Tuesday, March 25, 2014

SCOTUS Hears Obamacare Challenge on Religious Rights of Corporations

Lyle Denniston wrote for SCOTUSblog, Argument recap: One hearing, two dramas.

"The Supreme Court, in a one-hour, twenty-eight-minute session Tuesday, staged something like a two-act play on a revolving stage: first the liberals had their chance and Justice Anthony M. Kennedy gave them some help, and then the scene shifted entirely, and the conservatives had their chance — and, again, Kennedy provided them with some support.

So went the argument in the combined cases of Sebelius v. Hobby Lobby Stores and Conestoga Wood Specialties v. Sebelius.  The ‘contraceptive mandate’ in the new federal health care law, challenged under federal law and the Constitution, fared well in the first scene, and badly in the second.

But the ultimate outcome, it seemed, will depend upon how Justice Kennedy makes up his mind.  There was very little doubt where the other eight Justices would wind up:  split four to four."

The conservatives are now arguing that corporations have religious rights.
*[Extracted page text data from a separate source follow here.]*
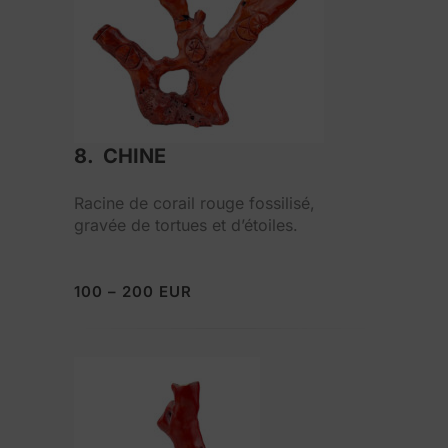
8. CHINE
Racine de corail rouge fossilisé,
gravée de tortues et d’étoiles.
100 – 200 EUR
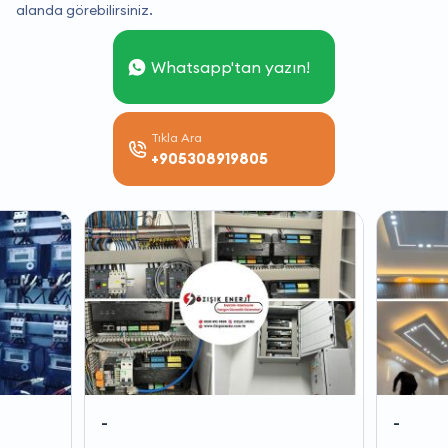
alanda görebilirsiniz.
Whatsapp'tan yazın!
Tıkla Ara
+905308919805
-
-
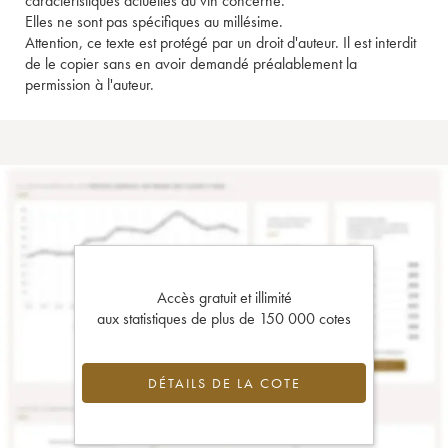
caractéristiques actuelles du vin concerné.
Elles ne sont pas spécifiques au millésime.
Attention, ce texte est protégé par un droit d'auteur. Il est interdit
de le copier sans en avoir demandé préalablement la
permission à l'auteur.
Accès gratuit et illimité
aux statistiques de plus de 150 000 cotes
DÉTAILS DE LA COTE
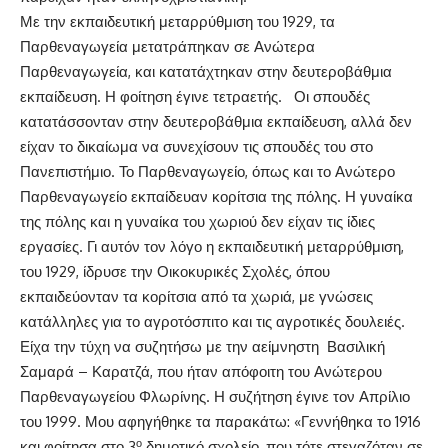
Με την εκπαιδευτική μεταρρύθμιση του 1929, τα
Παρθεναγωγεία μετατράπηκαν σε Ανώτερα
Παρθεναγωγεία, και κατατάχτηκαν στην δευτεροβάθμια
εκπαίδευση. Η φοίτηση έγινε τετραετής. Οι σπουδές
κατατάσσονταν στην δευτεροβάθμια εκπαίδευση, αλλά δεν
είχαν το δικαίωμα να συνεχίσουν τις σπουδές του στο
Πανεπιστήμιο. Το Παρθεναγωγείο, όπως και το Ανώτερο
Παρθεναγωγείο εκπαίδευαν κορίτσια της πόλης. Η γυναίκα
της πόλης και η γυναίκα του χωριού δεν είχαν τις ίδιες
εργασίες. Γι αυτόν τον λόγο η εκπαιδευτική μεταρρύθμιση,
του 1929, ίδρυσε την Οικοκυρικές Σχολές, όπου
εκπαιδεύονταν τα κορίτσια από τα χωριά, με γνώσεις
κατάλληλες για το αγροτόσπιτο και τις αγροτικές δουλειές.
Είχα την τύχη να συζητήσω με την αείμνηστη Βασιλική
Σαμαρά – Καρατζά, που ήταν απόφοιτη του Ανώτερου
Παρθεναγωγείου Φλωρίνης. Η συζήτηση έγινε τον Απρίλιο
του 1999. Μου αφηγήθηκε τα παρακάτω: «Γεννήθηκα το 1916
ο
και φοίτησα στο 3
δημοτικό σχολείο, που τότε στεγαζόταν σε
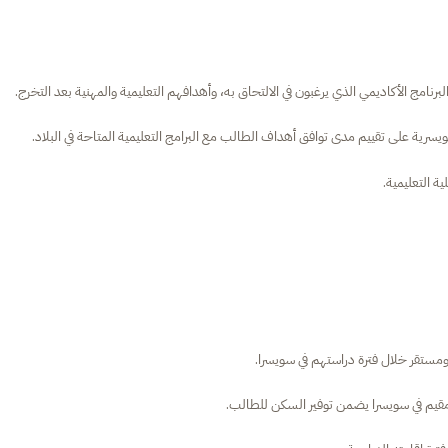
ج الأكاديمي الذي يرغبون في الالتحاق به، وأهدافهم التعليمية والمهنية بعد التخرج.
سرية على تقييم مدى توافق أهداف الطالب مع البرامج التعليمية المتاحة في البلاد.
 التعليمية.
ومستقر خلال فترة دراستهم في سويسرا.
م في سويسرا يضمن توفير السكن للطالب.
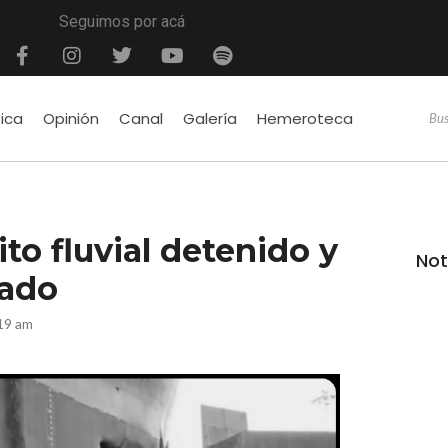
Seguimos por acá
tica
Opinión
Canal
Galería
Hemeroteca
to fluvial detenido y
Not
tado
19 am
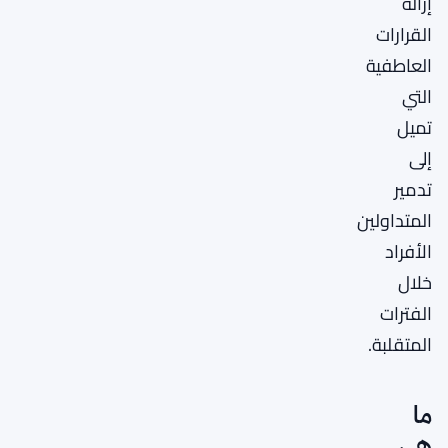
إزالة
القرارات
العاطفية
التي
تميل
إلى
تدمير
المتداولين
الأفراد
خلال
الفترات
المتقلبة.
ما
هي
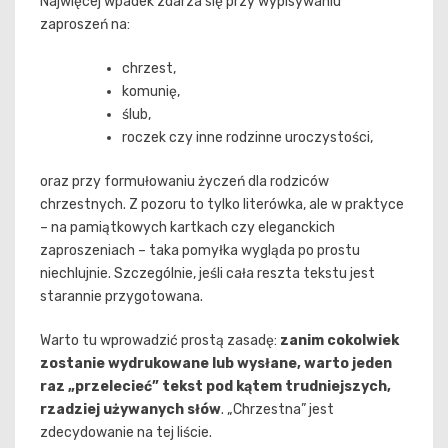
Najwięcej wpadek zdarza się przy wypisywaniu
zaproszeń na:
chrzest,
komunię,
ślub,
roczek czy inne rodzinne uroczystości,
oraz przy formułowaniu życzeń dla rodziców
chrzestnych. Z pozoru to tylko literówka, ale w praktyce
– na pamiątkowych kartkach czy eleganckich
zaproszeniach – taka pomyłka wygląda po prostu
niechlujnie. Szczególnie, jeśli cała reszta tekstu jest
starannie przygotowana.
Warto tu wprowadzić prostą zasadę:
zanim cokolwiek
zostanie wydrukowane lub wysłane, warto jeden
raz „przelecieć” tekst pod kątem trudniejszych,
rzadziej używanych słów
. „Chrzestna” jest
zdecydowanie na tej liście.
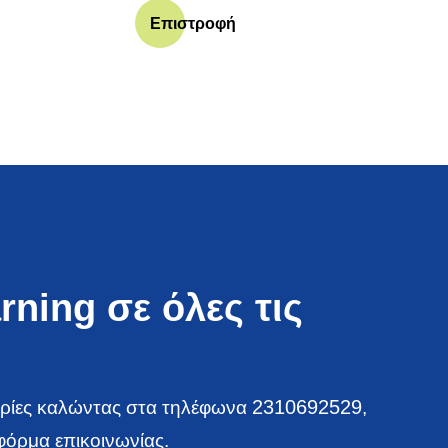
Επιστροφή
rning σε όλες τις
2310692529
ορίες καλώντας στα τηλέφωνα
,
όρμα επικοινωνίας.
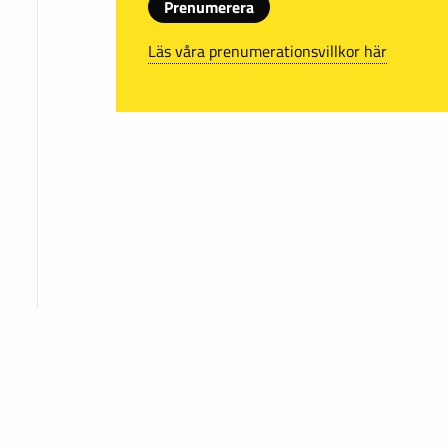
Prenumerera
Läs våra prenumerationsvillkor här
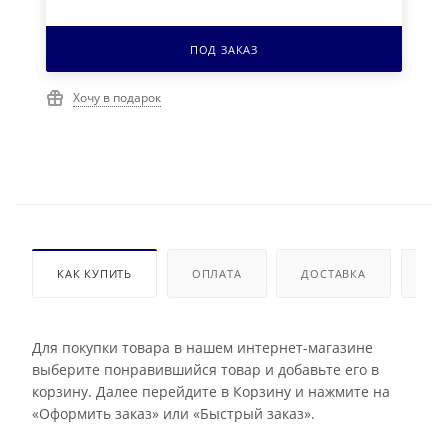
ПОД ЗАКАЗ
Хочу в подарок
КАК КУПИТЬ
ОПЛАТА
ДОСТАВКА
ДО
Для покупки товара в нашем интернет-магазине
выберите понравившийся товар и добавьте его в
корзину. Далее перейдите в Корзину и нажмите на
«Оформить заказ» или «Быстрый заказ».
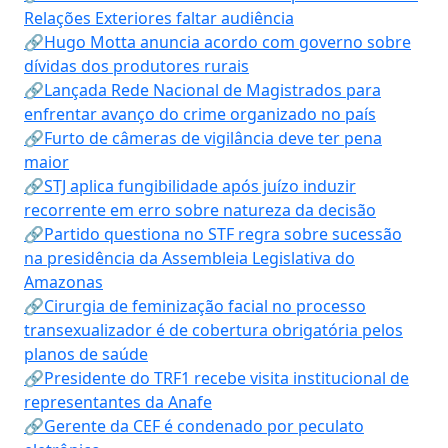
Relações Exteriores faltar audiência
🔗Hugo Motta anuncia acordo com governo sobre
dívidas dos produtores rurais
🔗Lançada Rede Nacional de Magistrados para
enfrentar avanço do crime organizado no país
🔗Furto de câmeras de vigilância deve ter pena
maior
🔗STJ aplica fungibilidade após juízo induzir
recorrente em erro sobre natureza da decisão
🔗Partido questiona no STF regra sobre sucessão
na presidência da Assembleia Legislativa do
Amazonas
🔗Cirurgia de feminização facial no processo
transexualizador é de cobertura obrigatória pelos
planos de saúde
🔗Presidente do TRF1 recebe visita institucional de
representantes da Anafe
🔗Gerente da CEF é condenado por peculato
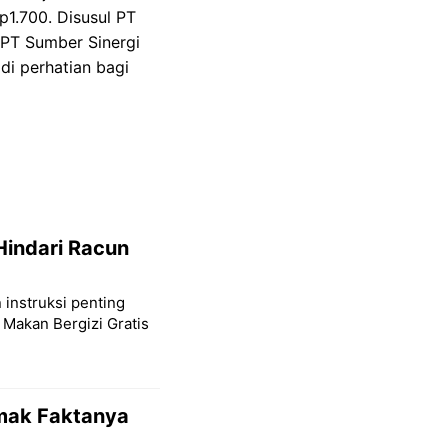
p1.700. Disusul PT
 PT Sumber Sinergi
di perhatian bagi
Hindari Racun
 instruksi penting
 Makan Bergizi Gratis
imak Faktanya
Denniston seemed to have missed this reference, Kagan Throws Scalia's Own Religious Liberty Arguments Back In His Face.

During oral arguments Tuesday about the validity of Obamacare's birth control mandate, Justice Elena Kagan cleverly echoed Justice Antonin Scalia's past warning that religious-based exceptions to neutral laws could lead to "anarchy."

"Your understanding of this law, your interpretation of it, would essentially subject the entire U.S. Code to the highest test in constitutional law, to a compelling interest standard," she told Paul Clement, the lawyer arguing against the mandate for Hobby Lobby and Conestoga Wood. "So another employer comes in and that employer says, I have a religious objection to sex discrimination laws; and then another employer comes in, I have a religious objection to minimum wage laws; and then another, family leave; and then another, child labor laws. And all of that is subject to the exact same test which you say is this unbelievably high test, the compelling interest standard with the least restrictive alternative."

Kagan's remarks might sound familiar to the legally-trained ear. In a 1990 majority opinion in Employment Division v. Smith, Scalia alluded to the same examples of what might happen if religious entities are permitted to claim exemptions from generally applicable laws. He warned that "[a]ny society adopting such a system would be courting anarchy."

TPM's headline is of course too strong as they mention, "But Congress responded to Scalia's opinion by passing the Religious Freedom Restoration Act in 1993, which sets strict scrutiny standards for any law that substantially burdens a person's exercise of religion. That's the law that endangers the contraceptive mandate -- and it's the basis under which Scalia appeared to lean against the government's position during Tuesday's oral arguments."